Beyond participation: What the Hamburg Sustainability Conference means for environmental democracy in the Global South
As global leaders gather at the 2026 Hamburg Sustainability Conference (HSC), discussions will inevitably focus on strengthening international cooperation, mobilizing finance, and accelerating progress toward the Sustainable Development Goals. These conversations are essential. Yet for many organizations and communities across the Global South, another question deserves equal attention: who gets to shape sustainability decisions, and under what conditions?
The conference takes place at a particularly challenging moment. Climate impacts are intensifying, biodiversity loss continues at an alarming pace, fiscal pressures are limiting governments’ room for action, and civic spaces are shrinking in many countries. The HSC acknowledges these overlapping crises by emphasizing resilient economies, stronger international cooperation, and new partnerships capable of translating global commitments into practical solutions. But partnerships alone are not enough. Sustainable development depends on the quality of governance that enables those partnerships to succeed.
Environmental democracy provides that missing dimension.
Too often, sustainability debates focus on technological innovation, climate finance, or investment mechanisms while overlooking the democratic foundations required to make these solutions effective. Access to environmental information, meaningful public participation, and access to justice are not complementary principles, they are prerequisites for durable environmental policies.
Across the Global South, environmental defenders, Indigenous Peoples, local communities, researchers, and civil society organizations continue to generate innovative responses to climate and environmental challenges despite operating under increasingly difficult circumstances. Many face political polarization, limited institutional capacity, financial constraints, or even personal risks. Yet these actors frequently produce some of the most context-sensitive and socially legitimate solutions available.
This raises an important question for international forums: are they creating space for these experiences to influence global agendas, or are they primarily asking local actors to implement solutions designed elsewhere?
The answer matters because sustainability cannot simply be transferred across contexts. Policies that work in one region may fail in another if they ignore local institutions, social dynamics, or environmental realities. Genuine cooperation therefore requires moving beyond consultation toward shared agenda-setting, where knowledge flows in multiple directions.
Networks such as KALLIED demonstrate the value of this approach. By connecting practitioners, researchers, and civil society organizations working on environmental democracy across the Global South, the network helps transform local experiences into shared learning. These exchanges strengthen not only individual organizations but also collective capacity to influence regional and global discussions.
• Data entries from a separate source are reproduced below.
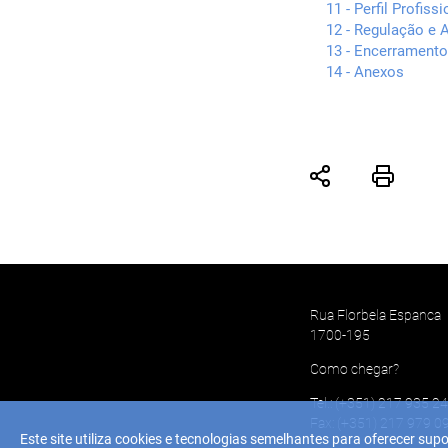
11 - Perfil Profissi
12 - Regulação e 
13 - Encerramento
14 - Anexos
Rua Florbela Espanca
1700-195
Como chegar?
Tel.: (+351) 217 935 2
Fax: (+351) 217 979 0
Este site utiliza cookies e tecnologias semelhantes para oferecer supo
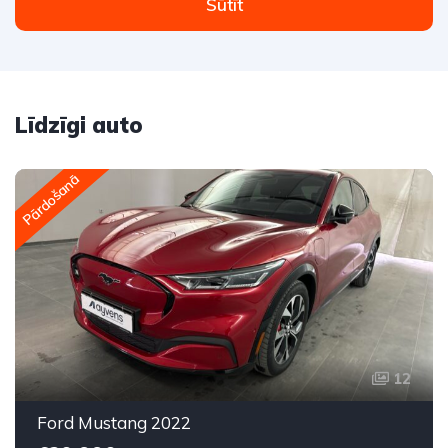
Sūtīt
Līdzīgi auto
Pārdošanā
12
Ford Mustang 2022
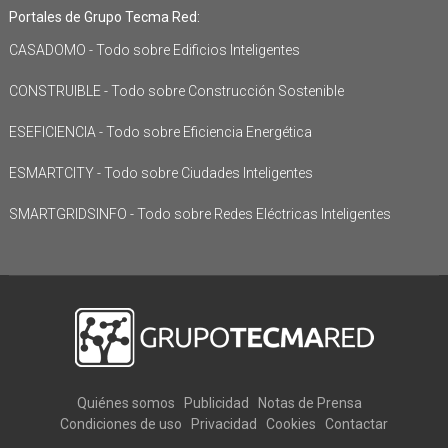
Portales de Grupo Tecma Red:
CASADOMO - Todo sobre Edificios Inteligentes
CONSTRUIBLE - Todo sobre Construcción Sostenible
ESEFICIENCIA - Todo sobre Eficiencia Energética
ESMARTCITY - Todo sobre Ciudades Inteligentes
SMARTGRIDSINFO - Todo sobre Redes Eléctricas Inteligentes
Quiénes somos
Publicidad
Notas de Prensa
Condiciones de uso
Privacidad
Cookies
Contactar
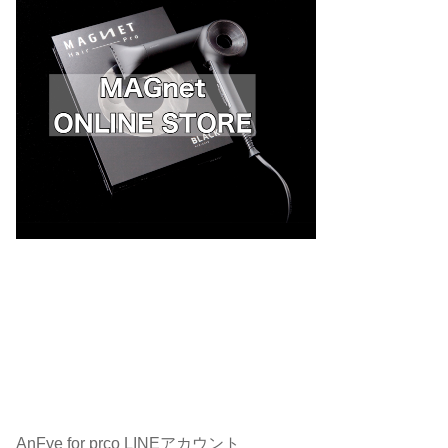
AnFye for prco LINEアカウント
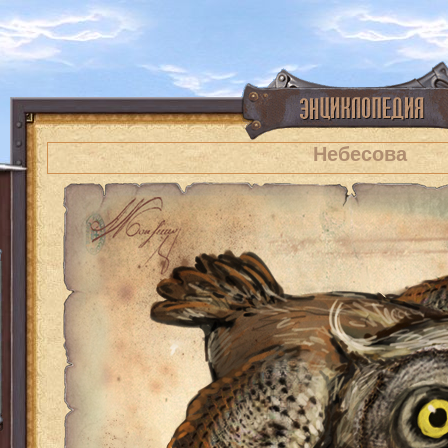
Небесова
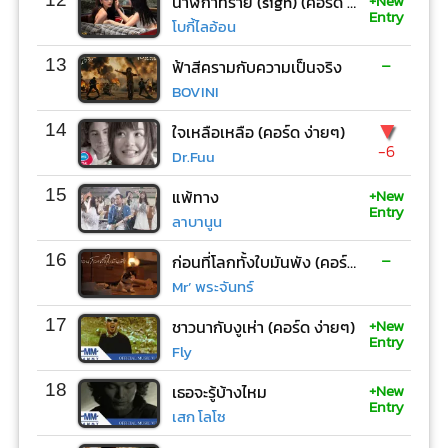
+New
นาฬิกาทราย (sign) (คอร์ด ง่ายๆ)
Entry
โบกี้ไลอ้อน
-
13
ฟ้าสีครามกับความเป็นจริง
BOVINI
▼
14
ใจเหลือเหลือ (คอร์ด ง่ายๆ)
-6
Dr.Fuu
+New
15
แพ้ทาง
Entry
ลาบานูน
-
16
ก่อนที่โลกทั้งใบมันพัง (คอร์ด ง่ายๆ)
Mr’ พระจันทร์
+New
17
ชาวนากับงูเห่า (คอร์ด ง่ายๆ)
Entry
Fly
+New
18
เธอจะรู้บ้างไหม
Entry
เสก โลโซ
Southern Voice has long argued that evidence generated in the Global South should play a greater role in shaping international policy debates. This perspective is particularly relevant as sustainability challenges become increasingly interconnected. Climate change, environmental governance, social inclusion, and democratic participation cannot be addressed through isolated policy interventions. They require integrated responses informed by those living these realities every day.
For environmental defenders, this conversation is especially urgent. Around the world, they continue to face growing pressures while protecting ecosystems that provide global public goods. Their work highlights an often-overlooked reality: environmental protection is inseparable from democratic governance. Without transparent institutions, accountable decision-making, and safe civic participation, sustainability initiatives risk reinforcing existing inequalities instead of reducing them.
The Hamburg Sustainability Conference offers an opportunity to move this conversation forward. Not because it alone will solve these structural challenges, but because it brings together governments, international organizations, businesses, researchers, and civil society at a moment when trust in multilateral cooperation is being tested.
The success of these conversations should not be measured solely by the number of new partnerships announced or declarations adopted. It should also be assessed by whether they expand the space for locally generated knowledge, strengthen civic participation, and recognize environmental democracy as a cornerstone of sustainable development.
As Asuntos del Sur joins the conference, we see this as an opportunity to contribute perspectives grounded in the lived experiences of Kallied. Building resilient societies requires more than technical solutions, it requires inclusive institutions capable of ensuring that those most affected by environmental decisions are also able to shape them.
If sustainability is to be truly global, then environmental democracy must move from the margins of international discussions to their very center.